La gran ironía es que todos estos movimientos han dejado atrás a un hombre: Ronald Reagan.

Reagan proclamó su Doctrina (y George Shultz la elaboró en un importante discurso en San Francisco), y luego evitó asumir cualquier riesgo político en su nombre. En el caso de Clark, la administración pensó que no había votos y no ejerció ninguna presión. En el caso de Camboya, tuvo que ser empujada por la Cámara de Representantes (el Departamento de Estado se opuso a la medida). Shultz quiere que la ayuda abierta provenga de los países de la ASEAN, no de Estados Unidos). Y en el caso de Nicaragua, el presidente tuvo mucha suerte. El pasado mes de abril, se negó a arriesgar su prestigio saliendo en televisión para apoyar la ayuda a la contra.
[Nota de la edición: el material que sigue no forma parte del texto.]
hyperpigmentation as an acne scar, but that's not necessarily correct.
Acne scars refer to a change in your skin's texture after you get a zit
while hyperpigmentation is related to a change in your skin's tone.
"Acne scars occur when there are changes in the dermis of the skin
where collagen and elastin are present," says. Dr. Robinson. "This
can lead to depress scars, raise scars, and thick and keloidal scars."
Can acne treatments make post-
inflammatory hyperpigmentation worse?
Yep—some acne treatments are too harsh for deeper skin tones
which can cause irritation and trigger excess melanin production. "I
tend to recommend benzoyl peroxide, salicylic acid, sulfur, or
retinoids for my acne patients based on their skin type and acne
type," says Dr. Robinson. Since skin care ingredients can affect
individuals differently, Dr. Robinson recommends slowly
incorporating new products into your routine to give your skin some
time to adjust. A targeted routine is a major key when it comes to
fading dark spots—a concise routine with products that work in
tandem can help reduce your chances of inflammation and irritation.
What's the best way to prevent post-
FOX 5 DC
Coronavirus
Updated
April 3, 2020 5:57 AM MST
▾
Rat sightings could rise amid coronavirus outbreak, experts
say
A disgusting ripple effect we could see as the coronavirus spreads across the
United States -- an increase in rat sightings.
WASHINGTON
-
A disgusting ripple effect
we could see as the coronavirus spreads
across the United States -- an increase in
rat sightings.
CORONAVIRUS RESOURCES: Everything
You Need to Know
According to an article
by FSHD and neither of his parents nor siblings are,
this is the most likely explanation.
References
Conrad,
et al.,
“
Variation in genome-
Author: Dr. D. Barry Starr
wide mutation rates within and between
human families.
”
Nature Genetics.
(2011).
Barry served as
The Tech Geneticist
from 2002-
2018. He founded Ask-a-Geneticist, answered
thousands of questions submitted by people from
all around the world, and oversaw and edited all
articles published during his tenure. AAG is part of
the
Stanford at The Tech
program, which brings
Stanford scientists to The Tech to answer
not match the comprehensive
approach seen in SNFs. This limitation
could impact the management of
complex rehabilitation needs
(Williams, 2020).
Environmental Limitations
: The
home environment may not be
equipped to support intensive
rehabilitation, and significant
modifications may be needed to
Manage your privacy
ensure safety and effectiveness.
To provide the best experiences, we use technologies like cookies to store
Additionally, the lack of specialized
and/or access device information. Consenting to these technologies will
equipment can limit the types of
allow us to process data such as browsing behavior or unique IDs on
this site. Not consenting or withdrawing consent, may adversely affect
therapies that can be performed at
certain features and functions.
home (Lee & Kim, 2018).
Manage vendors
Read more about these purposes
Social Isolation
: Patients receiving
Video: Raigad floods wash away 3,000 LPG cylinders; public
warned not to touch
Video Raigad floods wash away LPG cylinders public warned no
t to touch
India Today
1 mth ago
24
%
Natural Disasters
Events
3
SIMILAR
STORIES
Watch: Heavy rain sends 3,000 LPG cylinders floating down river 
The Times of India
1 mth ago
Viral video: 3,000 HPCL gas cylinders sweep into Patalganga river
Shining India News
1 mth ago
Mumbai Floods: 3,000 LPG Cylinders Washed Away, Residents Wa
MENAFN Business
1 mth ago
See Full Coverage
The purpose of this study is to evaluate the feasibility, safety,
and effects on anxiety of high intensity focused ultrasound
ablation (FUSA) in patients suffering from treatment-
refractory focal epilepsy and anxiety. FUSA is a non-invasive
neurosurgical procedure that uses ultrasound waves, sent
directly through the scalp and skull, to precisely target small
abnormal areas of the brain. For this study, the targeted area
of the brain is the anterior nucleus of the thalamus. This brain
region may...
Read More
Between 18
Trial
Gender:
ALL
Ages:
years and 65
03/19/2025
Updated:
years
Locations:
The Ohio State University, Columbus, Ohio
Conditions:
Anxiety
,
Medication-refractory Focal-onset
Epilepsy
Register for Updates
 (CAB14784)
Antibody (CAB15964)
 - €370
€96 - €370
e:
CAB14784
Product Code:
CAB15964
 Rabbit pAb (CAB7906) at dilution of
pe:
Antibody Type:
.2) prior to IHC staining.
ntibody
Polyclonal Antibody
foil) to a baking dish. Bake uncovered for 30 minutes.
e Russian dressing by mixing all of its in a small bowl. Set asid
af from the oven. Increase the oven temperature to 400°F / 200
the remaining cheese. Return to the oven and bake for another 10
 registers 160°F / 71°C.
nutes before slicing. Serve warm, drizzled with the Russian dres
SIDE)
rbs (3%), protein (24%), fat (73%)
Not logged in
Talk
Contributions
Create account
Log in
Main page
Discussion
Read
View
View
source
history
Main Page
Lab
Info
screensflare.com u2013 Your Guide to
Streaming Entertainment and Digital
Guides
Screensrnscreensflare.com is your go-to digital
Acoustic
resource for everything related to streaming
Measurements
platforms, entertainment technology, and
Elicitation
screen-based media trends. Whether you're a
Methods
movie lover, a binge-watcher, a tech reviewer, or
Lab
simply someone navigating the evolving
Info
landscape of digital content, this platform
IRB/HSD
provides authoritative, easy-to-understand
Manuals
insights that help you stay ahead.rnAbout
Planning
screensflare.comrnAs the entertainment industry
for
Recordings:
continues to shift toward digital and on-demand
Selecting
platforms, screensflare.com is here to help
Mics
Perdió en la Cámara por dos votos.Lo único que lo salvó al final fue la agencia de viajes de Daniel Ortega.

El presidente obviamente cree en la causa de la revolución anticomunista. Sin embargo, es reacio a gastar capital político por ella. Tiene otras prioridades. En nombre de estas prioridades (por ejemplo, la venta de armas a Jordania y más ayuda militar a Filipinas) la Casa Blanca ha amenazado incluso con vetar el proyecto de ley de ayuda exterior.

Imagínate: El Congreso, la Cámara demócrata, adopta la Doctrina Reagan… y Reagan veta la medida. Eso sería una ironía de más. En ese momento, los que apoyan la Doctrina Reagan tendrán que empezar a pensar en rebautizarla.